NVIDIA se beneficia da corrida por computação de IA; Palantir precisa acelerar entregas para transformar contratos em receita
A oferta de chips limita o crescimento imediato da NVIDIA, e Palantir relata US$13,1 bi em contratos pendentes e busca ampliar capacidade de implantação com parceiros como a Fujitsu.
Em meados de setembro, a NVIDIA informou alta de cerca de 106% na receita, com vendas da divisão Data Center subindo aproximadamente 117%, e alertou que sua expansão de curto prazo é limitada pela oferta, não pela demanda.
A Palantir registrou crescimento de receita de aproximadamente 93% em um ano e declarou US$13,1 bilhões em remaining deal value (valor contratual remanescente) e US$4,9 bilhões em remaining performance obligations (obrigações de desempenho remanescentes).
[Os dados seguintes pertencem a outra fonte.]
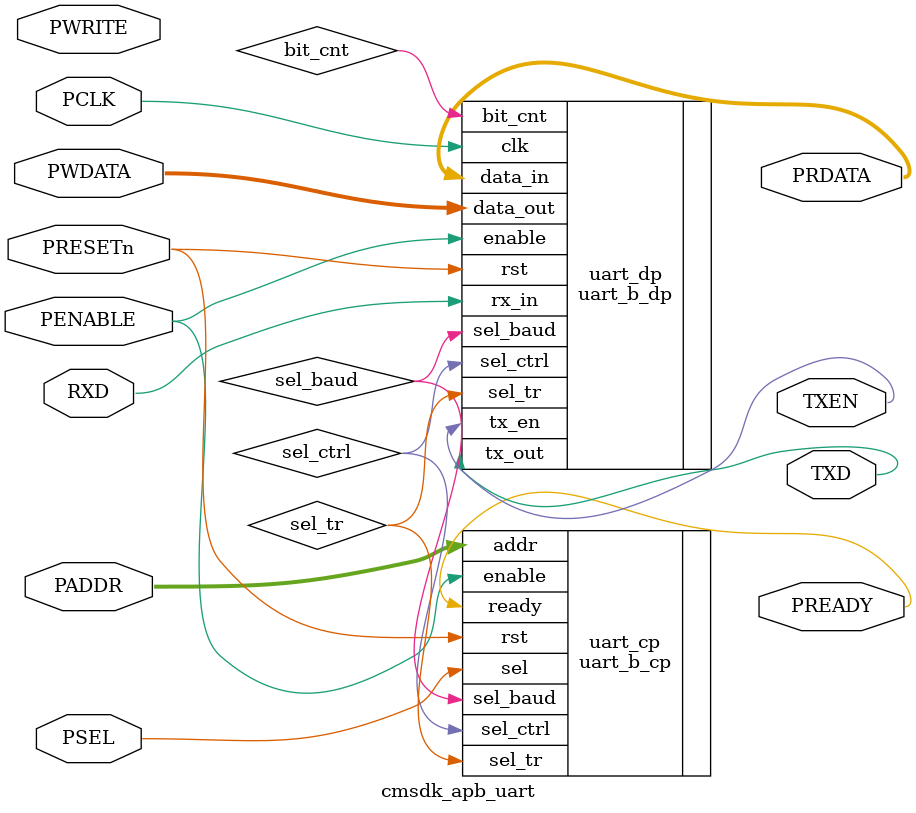
<source format=v>
`timescale 1ns/1ps

module cmsdk_apb_uart (
// --------------------------------------------------------------------------
// Port Definitions
// --------------------------------------------------------------------------
  input  wire        PCLK,     // Clock
  input  wire        PRESETn,  // Reset

  input  wire        PSEL,     // Device select
  input  wire [11:2] PADDR,    // Address
  input  wire        PENABLE,  // Transfer control
  input  wire        PWRITE,   // Write control
  input  wire [31:0] PWDATA,   // Write data
  output wire [31:0] PRDATA,   // Read data
  output wire        PREADY,   // Device ready

  input  wire        RXD,      // Serial input
  output wire        TXD,      // Transmit data output
  output wire        TXEN      // Transmit enabled
);

wire sel_tr;
wire sel_ctrl;
wire sel_baud;
wire bit_cnt;

uart_b_cp uart_cp
(
	.rst	  (PRESETn),
	.sel	  (PSEL),
	.enable (PENABLE),
	.addr	  (PADDR),
	
	.sel_tr	 (sel_tr),
	.sel_ctrl (sel_ctrl),
	.sel_baud (sel_baud),
	.ready	 (PREADY)
);

uart_b_dp uart_dp
(
	.clk		 (PCLK),
	.rst		 (PRESETn),
	.sel_tr   (sel_tr),
	.sel_ctrl (sel_ctrl),
	.sel_baud (sel_baud),
	.enable	 (PENABLE),
	.data_out (PWDATA),
	.rx_in	 (RXD),
	
	.data_in (PRDATA),
	.tx_en	(TXEN),
	.tx_out	(TXD),
	.bit_cnt (bit_cnt)
);


endmodule

</source>
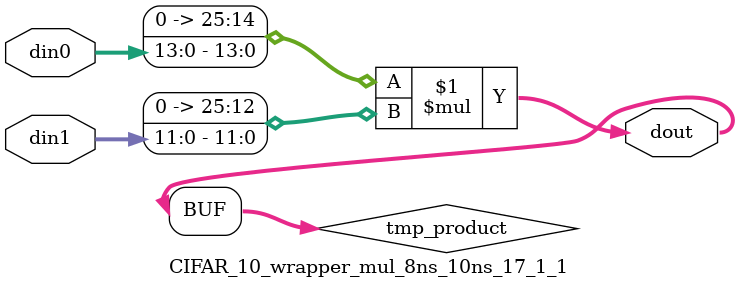
<source format=v>

`timescale 1 ns / 1 ps

  module CIFAR_10_wrapper_mul_8ns_10ns_17_1_1(din0, din1, dout);
parameter ID = 1;
parameter NUM_STAGE = 0;
parameter din0_WIDTH = 14;
parameter din1_WIDTH = 12;
parameter dout_WIDTH = 26;

input [din0_WIDTH - 1 : 0] din0; 
input [din1_WIDTH - 1 : 0] din1; 
output [dout_WIDTH - 1 : 0] dout;

wire signed [dout_WIDTH - 1 : 0] tmp_product;










assign tmp_product = $signed({1'b0, din0}) * $signed({1'b0, din1});











assign dout = tmp_product;







endmodule

</source>
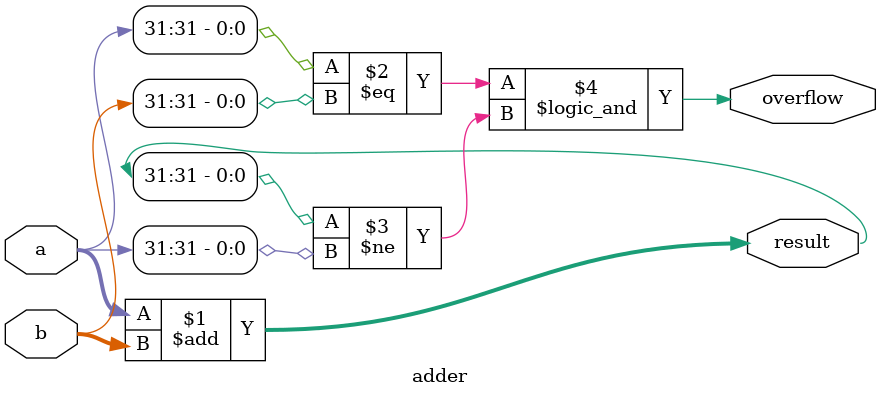
<source format=v>
module adder (
    input  signed [31:0] a, 
    input  signed [31:0] b,  
    output signed [31:0] result,
    output overflow  
);

    assign result = a + b; 

    assign overflow = (a[31] == b[31]) && (result[31] != a[31]);

endmodule

</source>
Segundo a Palantir, o gargalo para reconhecer esse backlog como receita é o trabalho de implantação de IA realizado por seus forward deployed engineers (engenheiros destacados em campo) e parceiros. Para aumentar a capacidade de entrega, a empresa anunciou a Fujitsu como parceira global de FDE (forward deployed engineer).
Analistas estão divididos sobre as perspectivas da Palantir: alguns bancos elevaram preço‑alvo para as ações, e outros, como o Jefferies, alertam que a avaliação e a durabilidade da vantagem em IA para clientes governamentais podem deixar os papéis vulneráveis.
Se a oferta de capacidade de computação permanecer apertada, a NVIDIA tende a capturar a próxima onda de gastos com IA. Já o crescimento de curto prazo da Palantir dependerá de quão rápido a empresa conseguir contratar e ampliar equipes de implantação para converter contratos assinados em resultados para clientes e em caixa.